I graduate school in around two months, if I finish all these assignments and pass of course. I'm worried about the future. Part of me wants to take a break year before I head to Uni to study psychology but also like, do I really want to put it off? I'm going to think about it for a bit, I still have some time to make up my mind.
I've been sleeping early recently so that I can wake up early to play with my friends. It's also been helping with my mental health too, I suppose. I've been feeling better during the day.
My mum and I are going out on the weekend, to the city. We're picking out a formal dress. Formal is just what my school calls prom. I don't have a partner to go with but I have some friends attending. I don't know if you'd call them friends except for one of them, I talk to the main group occasionally but I really only keep in contact with a friend from my psychology class consistently. The theme for my formal is Royal & Regal. I saw this dress online that was perfect but I decided against getting it since I have issues with clothing textures and wasn't sure if I'd like the texture of it. That's why I'm getting a dress I can try on first, so I can feel it.
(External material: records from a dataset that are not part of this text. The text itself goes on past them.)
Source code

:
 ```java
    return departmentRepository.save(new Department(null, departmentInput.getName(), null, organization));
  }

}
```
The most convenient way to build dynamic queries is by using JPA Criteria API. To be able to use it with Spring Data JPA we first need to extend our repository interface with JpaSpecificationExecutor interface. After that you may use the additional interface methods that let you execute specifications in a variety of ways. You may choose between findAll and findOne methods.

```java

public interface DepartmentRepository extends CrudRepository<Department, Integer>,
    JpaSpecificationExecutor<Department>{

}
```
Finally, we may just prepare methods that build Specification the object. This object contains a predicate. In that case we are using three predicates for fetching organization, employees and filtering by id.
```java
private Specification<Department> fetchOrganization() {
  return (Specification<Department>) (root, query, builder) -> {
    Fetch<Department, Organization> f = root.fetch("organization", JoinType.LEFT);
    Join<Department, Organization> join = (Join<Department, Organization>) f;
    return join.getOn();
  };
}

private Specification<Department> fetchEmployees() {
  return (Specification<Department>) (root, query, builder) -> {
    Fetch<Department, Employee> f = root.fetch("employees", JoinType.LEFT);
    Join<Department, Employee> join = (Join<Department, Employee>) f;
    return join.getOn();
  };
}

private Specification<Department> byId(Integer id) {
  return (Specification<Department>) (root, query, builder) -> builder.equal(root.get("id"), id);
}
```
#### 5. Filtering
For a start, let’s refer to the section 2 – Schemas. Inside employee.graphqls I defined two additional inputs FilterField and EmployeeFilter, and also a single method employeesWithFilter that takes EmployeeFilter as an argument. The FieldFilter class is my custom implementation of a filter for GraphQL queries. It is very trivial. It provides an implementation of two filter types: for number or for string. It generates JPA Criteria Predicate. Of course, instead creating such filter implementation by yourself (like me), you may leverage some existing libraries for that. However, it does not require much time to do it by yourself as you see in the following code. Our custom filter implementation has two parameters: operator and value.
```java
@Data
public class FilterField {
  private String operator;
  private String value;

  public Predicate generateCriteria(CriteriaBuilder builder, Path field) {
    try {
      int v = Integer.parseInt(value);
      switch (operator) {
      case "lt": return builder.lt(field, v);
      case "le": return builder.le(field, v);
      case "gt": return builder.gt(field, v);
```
I got a new cat recently, in May. His name's Odin and he follows me everywhere. He's like a biological child of mine. I love him. He's what keeps me going.
I've also been trying to get over my desire to have a relationship. I mean, I'm only eighteen and I have plenty of time to find someone. I shouldn't worry about it as much as I am, just feels lonely sometimes.
I get a tattoo on the 29th of this month, and I'm really excited. It'll be my first. It's of my pet bird with some sunflowers!